D'Ippolito Estate

Burke, J.,

The major question presented to the court en banc on exceptions is the status of Anthony DTppolito, a claimant and alleged surviving husband of decedent, against decedent’s estate for an intestate share as opposed to the claims of three sisters and a brother of decedent.

Both parties agreed that decedent had entered into a valid marriage with Prank Costanza on July 23, 1919. The parties lived together and one child, a daughter, was born but predeceased decedent. In 1923, Prank Costanza left their home and has not been heard of since. Anthony DTppolito had been married and his wife died in 1926, and, in 1927, he and decedent established a meretricious relationship and decedent advised claimant that she was married.

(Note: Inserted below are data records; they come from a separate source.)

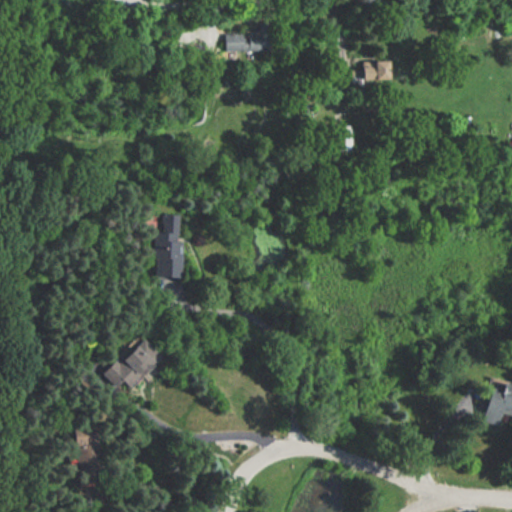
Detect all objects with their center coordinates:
building: (245, 38)
building: (370, 70)
building: (165, 245)
road: (279, 342)
building: (495, 401)
road: (434, 431)
road: (199, 438)
road: (264, 456)
road: (340, 458)
road: (427, 486)
road: (166, 492)
road: (484, 497)
road: (466, 504)
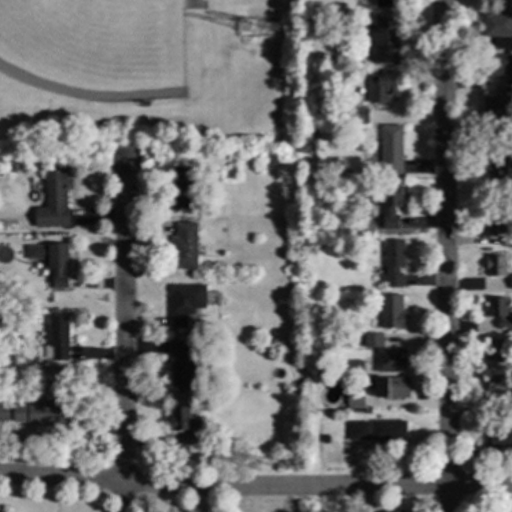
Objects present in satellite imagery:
building: (386, 3)
building: (386, 3)
building: (496, 24)
power tower: (248, 30)
power tower: (275, 30)
building: (498, 30)
building: (382, 38)
building: (383, 38)
building: (503, 43)
building: (305, 45)
park: (95, 47)
building: (499, 66)
building: (496, 67)
building: (381, 86)
building: (382, 86)
building: (497, 108)
building: (357, 116)
building: (354, 117)
building: (495, 117)
building: (317, 131)
building: (391, 150)
building: (389, 151)
building: (497, 170)
building: (499, 170)
building: (182, 187)
building: (183, 187)
building: (37, 197)
building: (53, 200)
building: (54, 200)
building: (390, 206)
building: (390, 207)
building: (494, 224)
building: (494, 225)
building: (511, 241)
building: (511, 241)
building: (185, 246)
building: (183, 247)
road: (446, 255)
building: (50, 261)
building: (393, 263)
building: (495, 265)
building: (495, 266)
building: (510, 282)
building: (511, 282)
building: (185, 302)
building: (184, 303)
building: (496, 306)
building: (391, 311)
building: (391, 312)
building: (498, 313)
road: (125, 320)
building: (504, 323)
building: (57, 339)
building: (56, 340)
building: (372, 340)
building: (373, 340)
building: (496, 349)
building: (496, 349)
building: (391, 360)
building: (390, 361)
building: (6, 362)
building: (180, 363)
building: (180, 363)
building: (353, 369)
building: (388, 387)
building: (391, 387)
building: (499, 389)
building: (501, 391)
building: (354, 401)
building: (3, 413)
building: (3, 413)
building: (37, 414)
building: (38, 414)
building: (184, 425)
building: (185, 425)
building: (358, 430)
building: (358, 431)
building: (387, 431)
building: (388, 431)
building: (500, 438)
building: (324, 440)
building: (500, 440)
power tower: (284, 463)
power tower: (255, 465)
road: (255, 487)
road: (125, 496)
building: (393, 511)
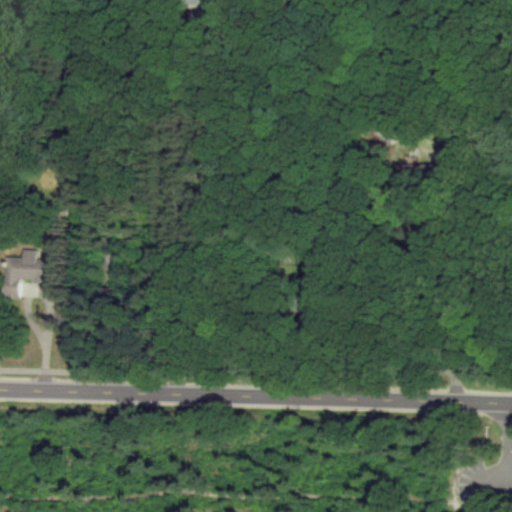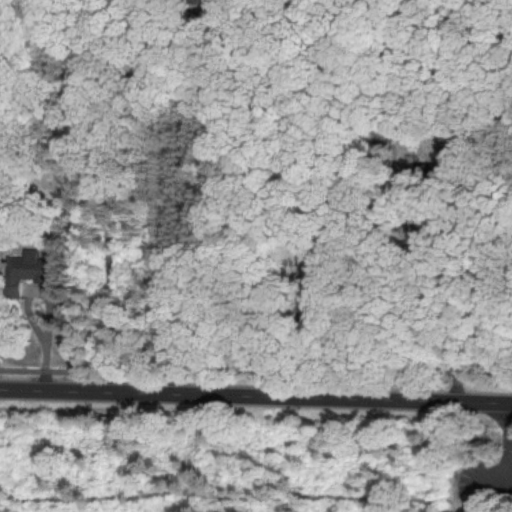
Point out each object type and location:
road: (109, 199)
road: (174, 210)
building: (28, 270)
road: (50, 306)
road: (462, 306)
road: (257, 376)
road: (255, 396)
road: (512, 424)
park: (253, 452)
parking lot: (485, 484)
road: (362, 510)
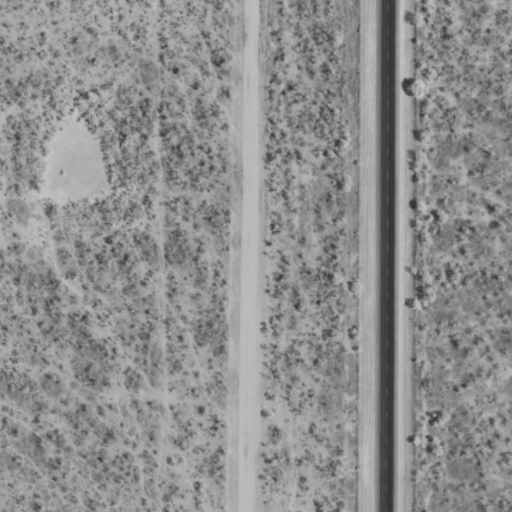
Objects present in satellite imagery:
road: (382, 256)
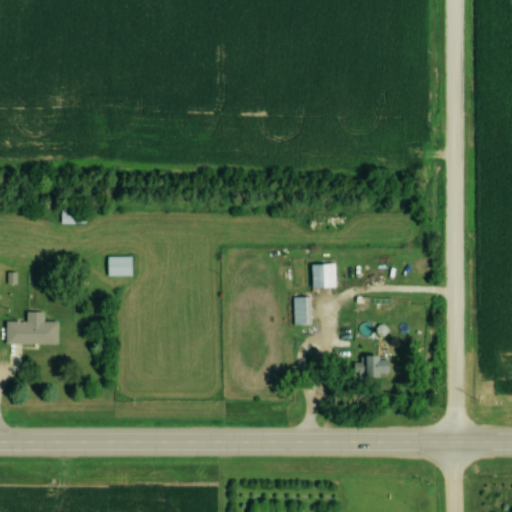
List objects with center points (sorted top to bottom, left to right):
building: (70, 218)
road: (448, 255)
building: (116, 267)
building: (320, 277)
building: (299, 312)
building: (29, 332)
building: (369, 369)
road: (255, 447)
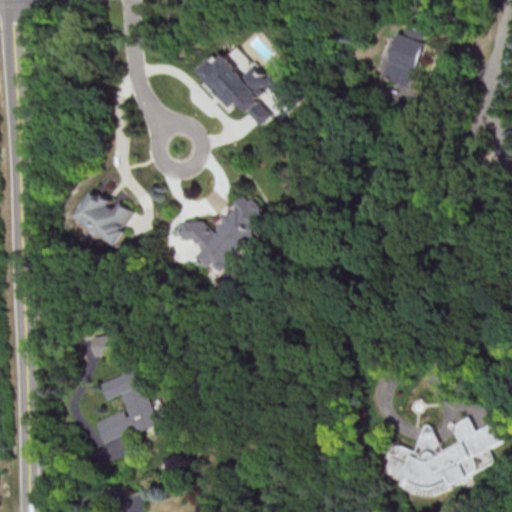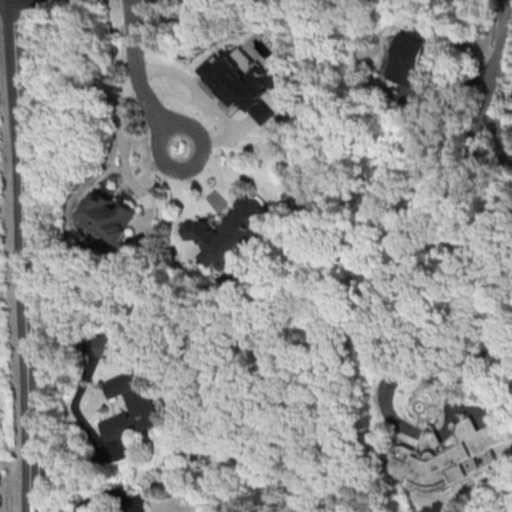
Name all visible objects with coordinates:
building: (410, 55)
road: (15, 62)
road: (495, 66)
road: (136, 78)
building: (251, 83)
road: (212, 103)
road: (207, 204)
building: (106, 215)
building: (232, 232)
road: (21, 317)
building: (113, 343)
road: (447, 359)
building: (131, 405)
building: (448, 457)
road: (78, 461)
road: (101, 494)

In 1946, the parties went to Wilmington, Del., to obtain a marriage license. A certified copy of the later marriage license was offered in evidence. It reveals that decedent in answering the question “Previous marital status” replied “Single.” The transcript of the testimony of claimant shows that at that time he took issue with decedent’s answer by reason of her prior marriage. He testified that he said to decedent, “why you do that? You told me you was married.” Decedent replied, “According to the law seven years a husband desert automatic marriage die.” In spite of this unre*241liable advice, the parties participated in a ceremonial marriage in Wilmington, Del., on October 14, 1946. Claimant and decedent returned to Philadelphia, where they cohabited until decedent’s death on March 15, 1962. No children were born of this union.

The alleged husband testified that, after their marriage, efforts were made to locate Frank Costanza, decedent’s lawful husband. These attempts consisted of no more than a visit to Twenty-second and Arch Streets, Philadelphia, Pa., where a relative supposedly lived, and to the Pocono Mountains. These meager efforts to find Frank Costanza were fruitless and, as found by the learned auditing judge, negate any inference of either good faith or innocence. The testimony places culpability on the claimant equal to that ascribed to decedent. The record shows that claimant on several occasions, in the presence of third persons, reminded decedent that he had no marital obligations while she had not been free to marry him.

Where, in a civil proceeding it appears that one of the parties to a marriage was previously married and it does not appear that the other party to the first marriage had died before his spouse contracted the second marriage or that they had previously been divorced, the presumption that the second marriage is innocent is not sufficient alone to overcome the presumption of the continued validity of the first marriage. See Hudek v. United Engineering & Foundry Company, 152 Pa. Superior Ct. 493 (1943); Watt Estate, 409 Pa. 44 (1962).

In Grunda v. First Lithuanian B. & L. Assn., 128 Pa. Superior Ct. 604, 606 (1937), the court said, at page 607:

“So too, the evidence should establish a reasonably sufficient inquiry concerning the absence or disappearance of the supposed decedent.”

In the instant case, the record is almost barren of *242evidence of a reasonable search to locate Frank Costanza, as above recited. Instead, they resorted to the furtive scheme of obtaining a license and being married in a neighboring State, where the probability of discovery was minimized.

In connection with the application of various presumptions with respect to the validity of a marriage, it has been held that the burden of proving the invalidity of the second marriage rests upon the person who claims such invalidity: Watt Estate, supra. The certificate was offered in evidence by claimant and when coupled with his testimony was self-defeating. It would be absurd, under such circumstances, to hold that the invalidity of the second marriage was not established. . . .

The findings of fact by the learned auditing judge are not capricious and are fully supported by the record.

For the foregoing reasons, we dismiss the exceptions to the adjudication.